Twenty-six students from across the Carolinas competed Monday in the spelling bee at the Wells Fargo Playhouse at ImaginOn. Spellers ranged from grades three through eight.
Davis Troutman, representing Mecklenburg County independent schools, came in second, and Ashwin Subramaniam, of Union County Public Schools, finished third.
It was Mary’s first appearance in the regional spelling bee.
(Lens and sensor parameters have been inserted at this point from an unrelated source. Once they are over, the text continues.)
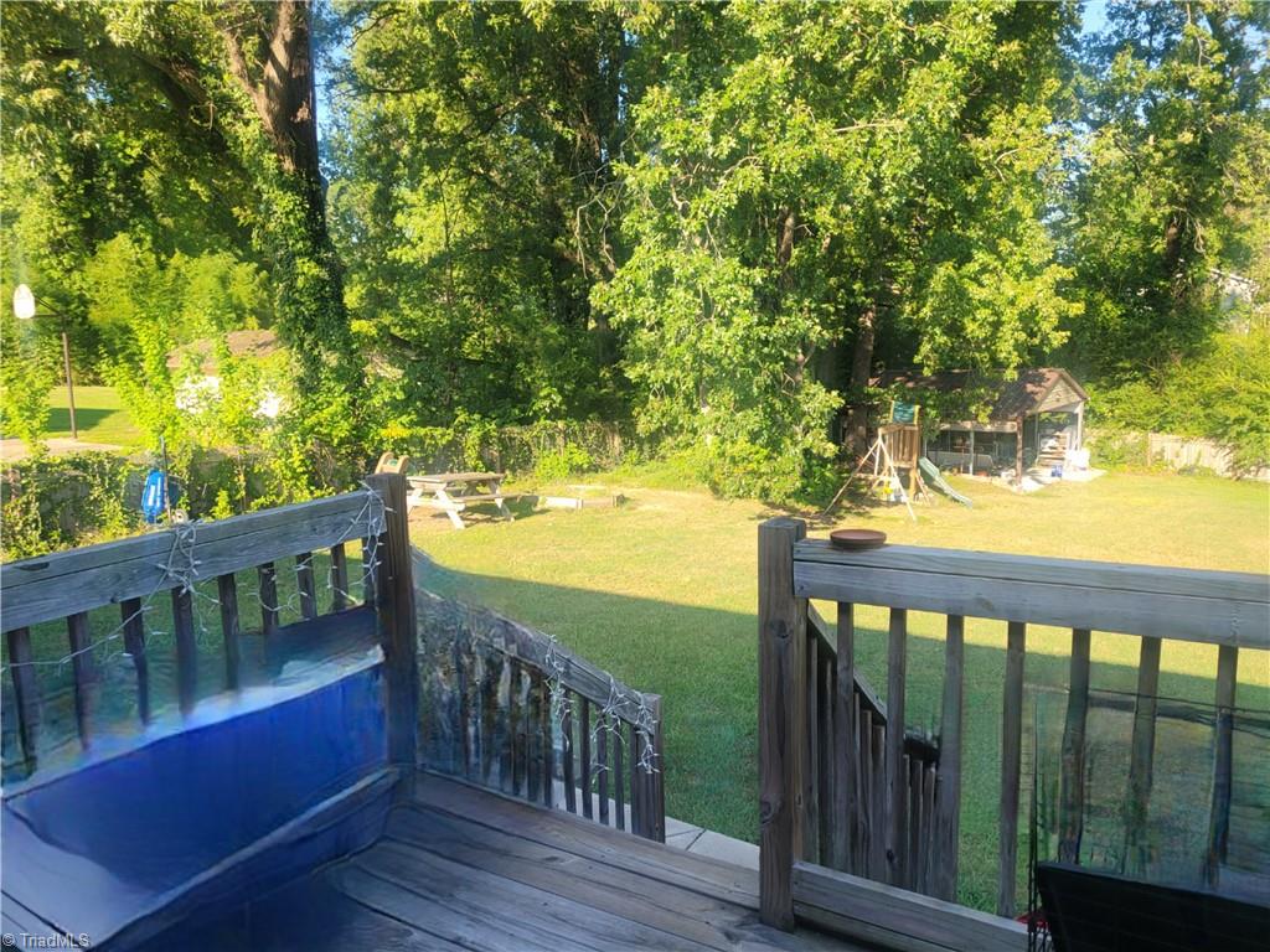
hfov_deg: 67.3
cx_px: 635
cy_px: 476
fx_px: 954
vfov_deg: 53.1
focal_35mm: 26
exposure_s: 1/500
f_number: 1.8
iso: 40
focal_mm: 5.4
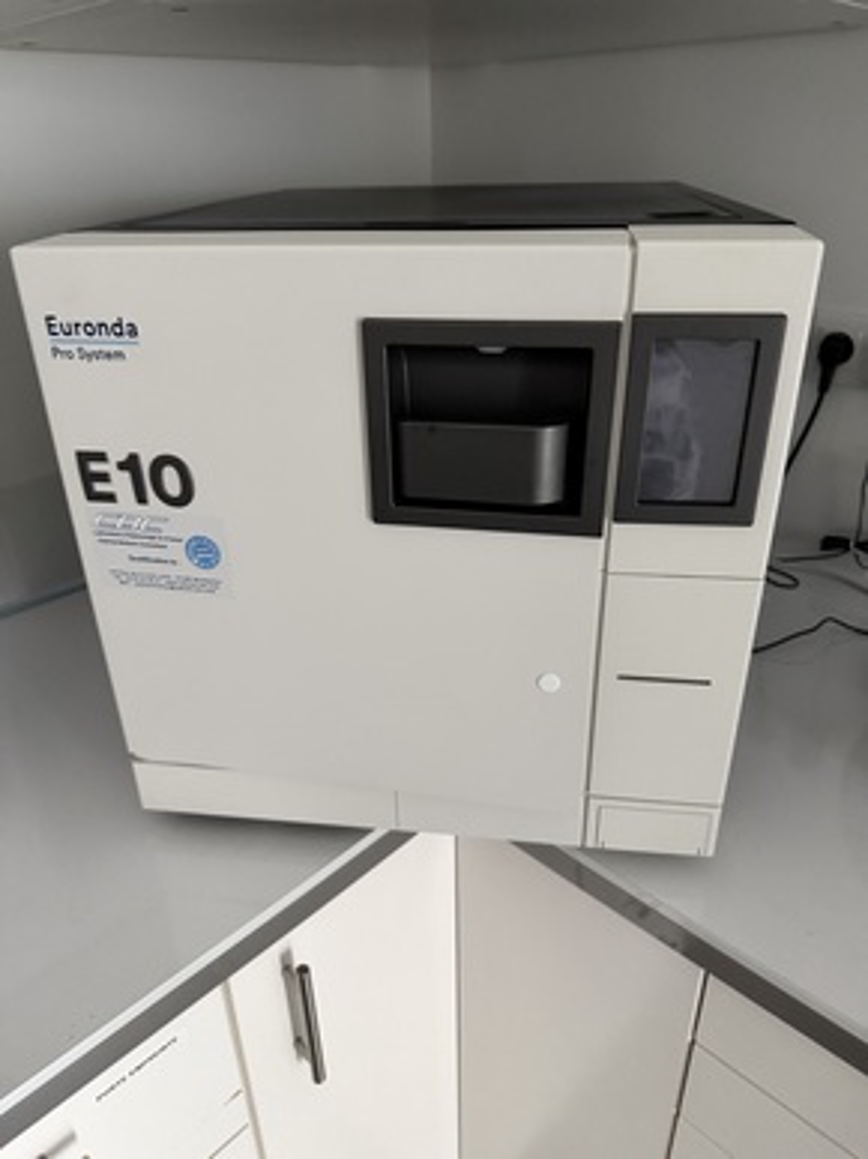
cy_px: 580
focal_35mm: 24
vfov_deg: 71.6
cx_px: 434
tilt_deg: -27.3
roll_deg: +0.4
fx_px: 803
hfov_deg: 56.8
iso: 800
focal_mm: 6.76
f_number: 1.78
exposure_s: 1/49
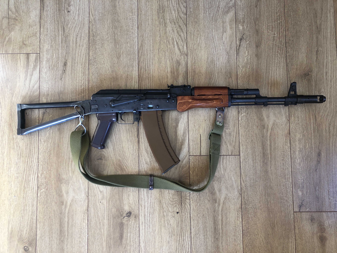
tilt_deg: -85.2
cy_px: 126
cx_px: 168
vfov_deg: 49.7
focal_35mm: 28
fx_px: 273
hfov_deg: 63.4
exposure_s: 1/24
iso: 40
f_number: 1.8
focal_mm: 4
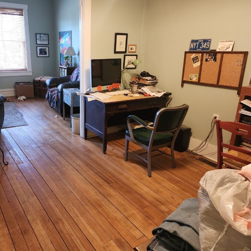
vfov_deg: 57.3
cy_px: 125
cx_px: 95
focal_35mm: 28
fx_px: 230
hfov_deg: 56.6
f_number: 1.8
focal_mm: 6.4
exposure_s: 1/40
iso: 500
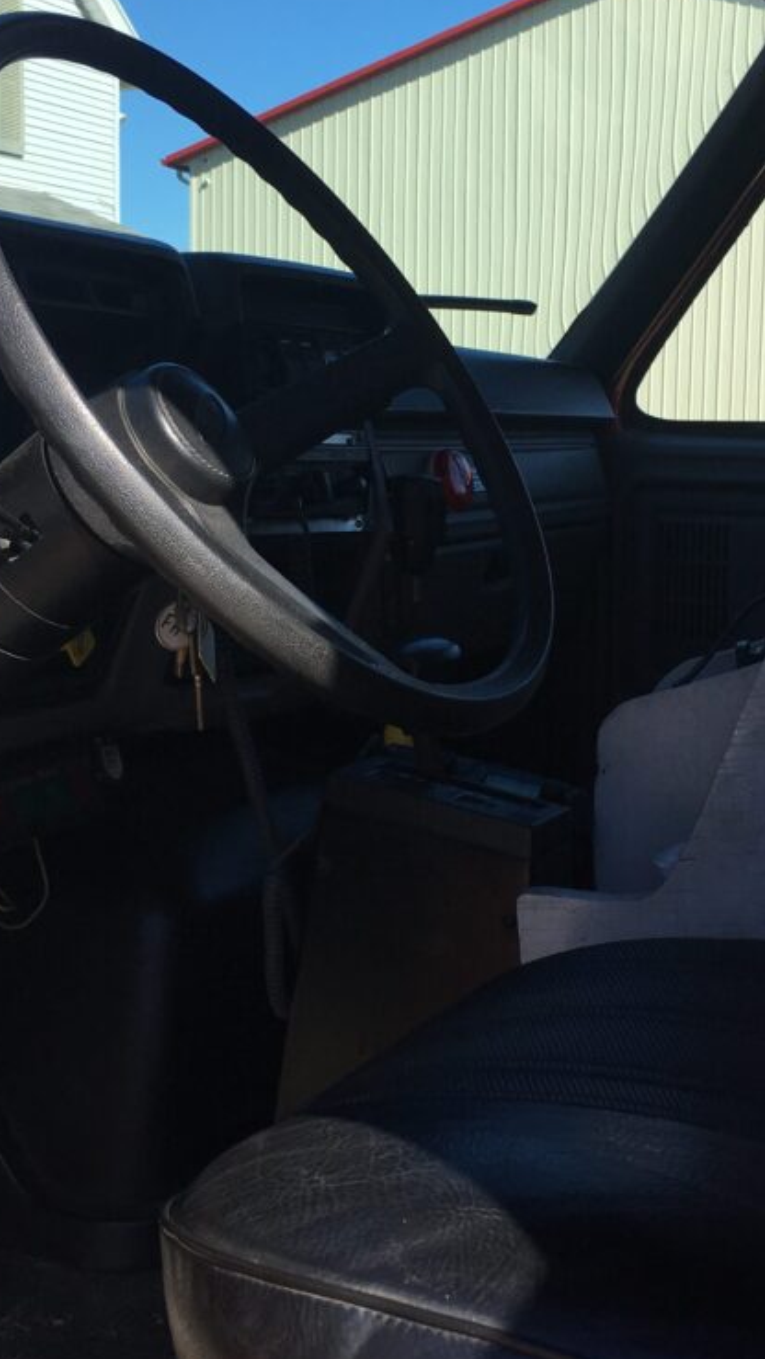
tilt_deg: -5.2
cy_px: 603
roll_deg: -1.0
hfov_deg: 23.9
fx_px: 1802
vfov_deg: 41.3
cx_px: 460
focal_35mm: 50
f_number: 2.2
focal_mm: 4.15
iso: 25
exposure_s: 1/962
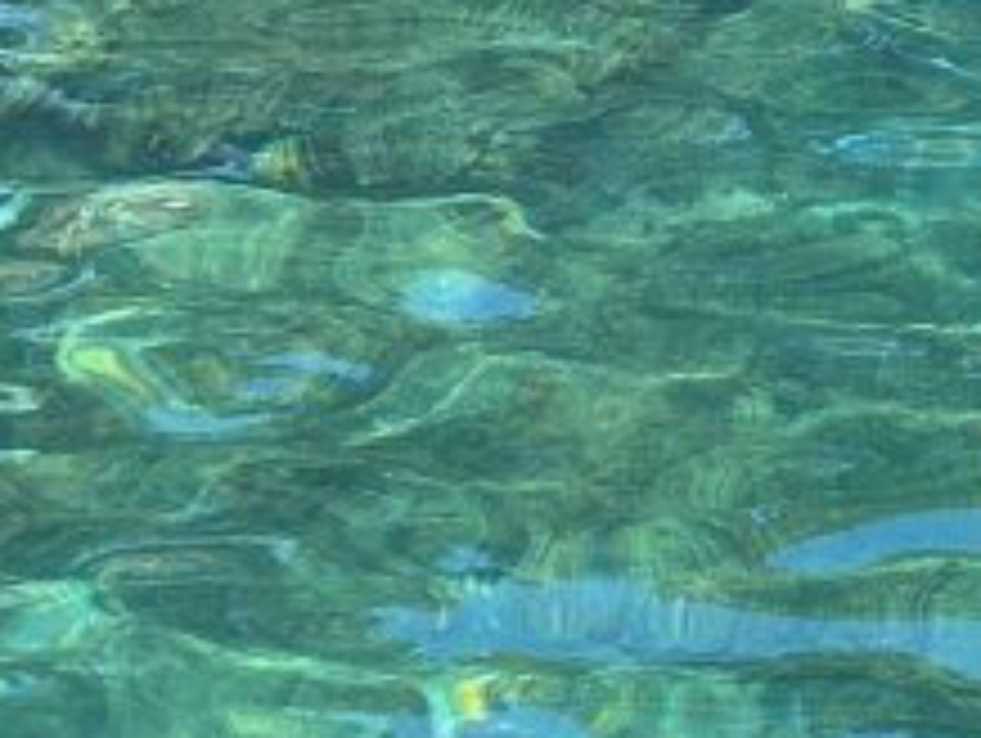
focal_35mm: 216
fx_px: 6128
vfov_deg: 6.8
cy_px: 1024
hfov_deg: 9.1
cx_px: 688
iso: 32
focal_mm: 9
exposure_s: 1/188
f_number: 2.8
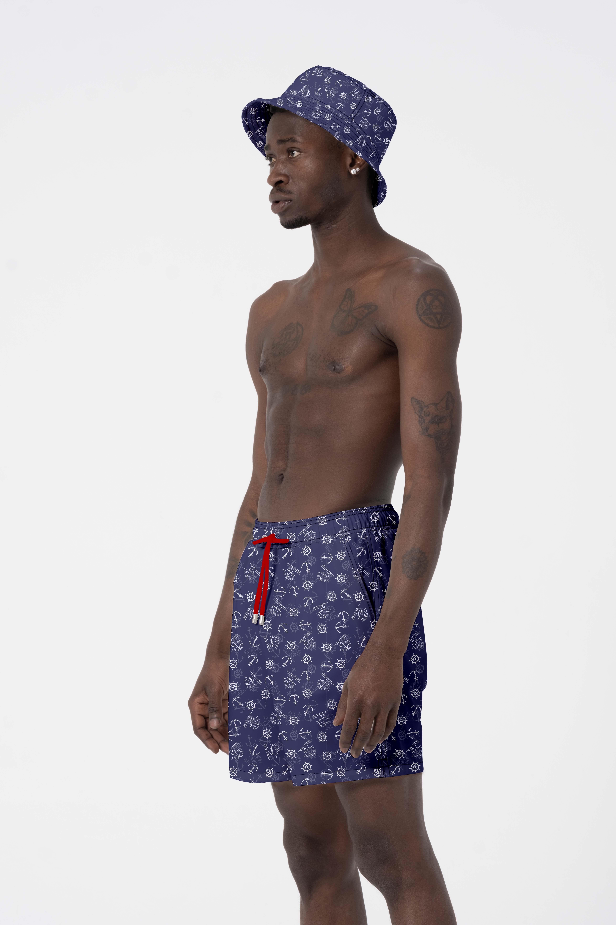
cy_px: 462
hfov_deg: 12.8
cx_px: 308
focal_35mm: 107
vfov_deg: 19.1
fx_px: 2746
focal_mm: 71.5
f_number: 11
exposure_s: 1/160
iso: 160
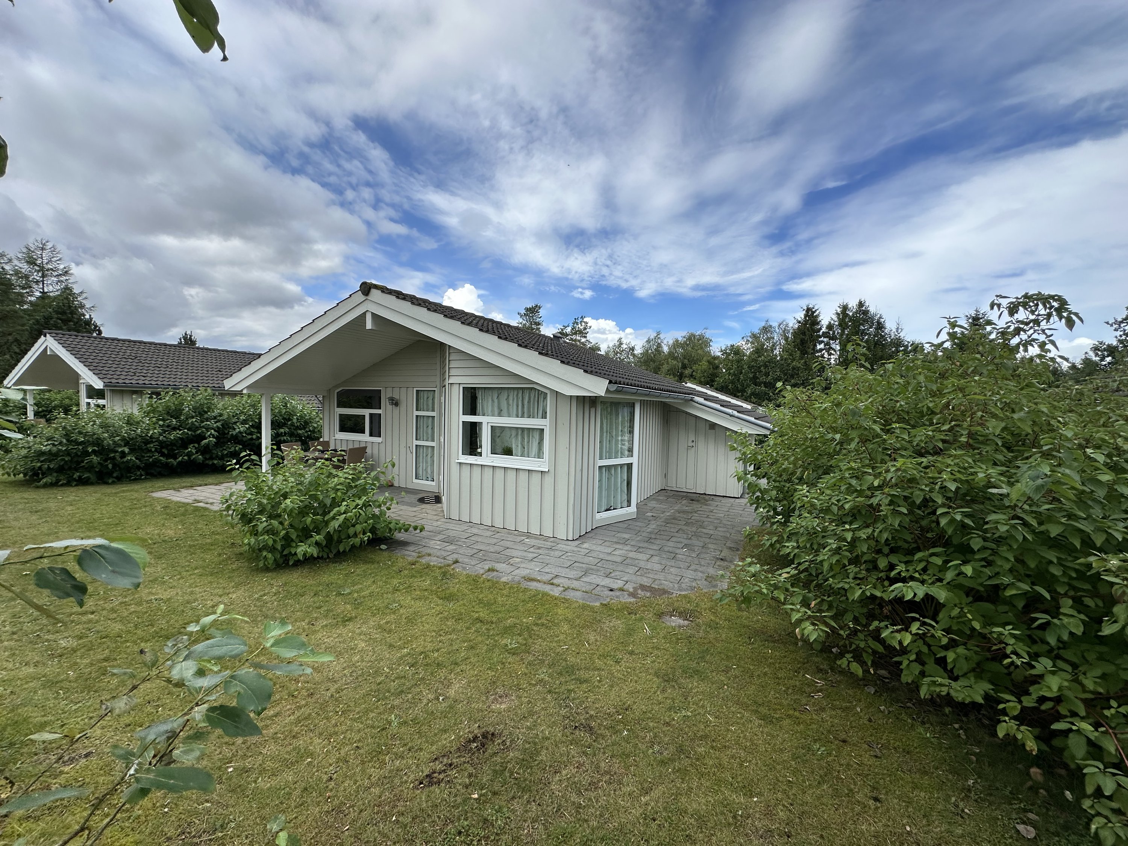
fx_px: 456
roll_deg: -2.1
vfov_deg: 85.7
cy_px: 423
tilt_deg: -3.6
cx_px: 564
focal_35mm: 14
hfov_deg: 102.1
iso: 50
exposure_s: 1/1667
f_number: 2.2
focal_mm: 2.22
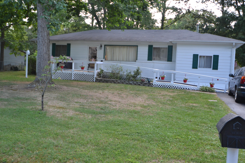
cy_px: 82
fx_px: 245
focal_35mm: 36
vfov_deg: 36.9
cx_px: 122
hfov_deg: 53.1
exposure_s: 1/125
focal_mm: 24
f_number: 5.6
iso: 320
Last year, she lost during her class spelling bee.
To prepare this year, Mary said she enlisted the help of her brother and friends, studying the book of vocabulary words frequently.
She marked those words that she thought were the hardest as well as those that seemed too easy because “they can trip you up, too.”
Besides the trip to the national bee, her other prizes included a Webster’s Third New International Dictionary, the Samuel Louis Sugarman Award and a one-year subscription to Encyclopedia Britannica Online.
Mary’s appeal that kept her in the bee was the first in recent years.
It was also the first time the bee had a vocabulary portion, which judge Ellyn Ritterskamp said organizers added because the national bee has one.
The addition this year requires students to choose a word’s definition from two options.
“She misheard the word – normally that’s on her, but it was our first time doing vocabulary, and we had not said out loud to the kids that they could ask for spelling,” Ritterskamp said.
Ritterskamp also added that the definition provided for strict – “complete and thorough” – was a weak one.
“We generally want to err on the side of the competitor if there is doubt,” she said.
Mary joined three other holdouts in Round 19: Davis, Ashwin and Brandon Kaminski of Catawba County.
Brandon was disqualified in that round when he misspelled “betta,” and Ashwin was disqualified in Round 22 when he misspelled “cantilever.”
At Round 23, Mary had the chance to secure a win after Davis misspelled his word, “emissivity,” and she spelled “optimization” correctly.
But the bee returned to a tie when Mary misspelled the would-be championship word, “reservoir,” during Round 24.
For 10 more rounds, Mary and Davis battled back and forth, with one gaining an advantage, only to return to a tie after misspelling a second word.
About two-dozen rounds after she initially was disqualified, Mary secured her win by spelling “abalone” and her second word correctly in Round 34.
Her winning word, “plexure,” is a noun that means the act or process of weaving together.
“I’ve never made it this far,” she said. “It’s exciting.”